→ **Assignment**
Scan the entries that follow and copy out every line containing "elbow".

→ **Dataset records**
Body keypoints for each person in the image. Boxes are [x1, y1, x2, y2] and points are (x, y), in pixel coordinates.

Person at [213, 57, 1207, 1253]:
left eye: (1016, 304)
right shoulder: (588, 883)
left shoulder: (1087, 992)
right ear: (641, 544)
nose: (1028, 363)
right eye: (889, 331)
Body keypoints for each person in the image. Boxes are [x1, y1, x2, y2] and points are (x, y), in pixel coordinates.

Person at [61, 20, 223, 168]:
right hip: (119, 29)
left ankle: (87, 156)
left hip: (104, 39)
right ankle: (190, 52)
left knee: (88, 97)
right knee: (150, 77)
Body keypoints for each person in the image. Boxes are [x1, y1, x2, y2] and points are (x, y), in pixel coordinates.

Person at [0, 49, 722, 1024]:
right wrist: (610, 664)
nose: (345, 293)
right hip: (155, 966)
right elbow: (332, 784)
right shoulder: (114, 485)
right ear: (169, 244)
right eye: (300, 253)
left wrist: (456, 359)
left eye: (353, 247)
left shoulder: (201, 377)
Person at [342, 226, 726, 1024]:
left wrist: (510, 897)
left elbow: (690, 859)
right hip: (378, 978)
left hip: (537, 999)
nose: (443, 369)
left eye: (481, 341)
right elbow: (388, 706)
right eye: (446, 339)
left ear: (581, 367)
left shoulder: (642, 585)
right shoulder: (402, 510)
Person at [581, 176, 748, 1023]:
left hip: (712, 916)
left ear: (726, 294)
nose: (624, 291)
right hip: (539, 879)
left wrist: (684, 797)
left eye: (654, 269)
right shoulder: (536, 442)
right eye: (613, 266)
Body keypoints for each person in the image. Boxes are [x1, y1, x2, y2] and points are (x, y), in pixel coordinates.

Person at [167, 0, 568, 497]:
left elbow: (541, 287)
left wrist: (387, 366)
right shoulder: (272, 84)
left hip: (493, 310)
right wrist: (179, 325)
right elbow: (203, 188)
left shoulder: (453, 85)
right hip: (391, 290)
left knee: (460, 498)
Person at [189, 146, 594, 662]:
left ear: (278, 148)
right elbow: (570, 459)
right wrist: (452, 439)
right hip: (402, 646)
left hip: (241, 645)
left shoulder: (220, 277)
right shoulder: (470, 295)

→ **Response**
right elbow: (332, 784)
left elbow: (690, 859)
right elbow: (388, 706)
left elbow: (541, 287)
right elbow: (203, 188)
right elbow: (570, 459)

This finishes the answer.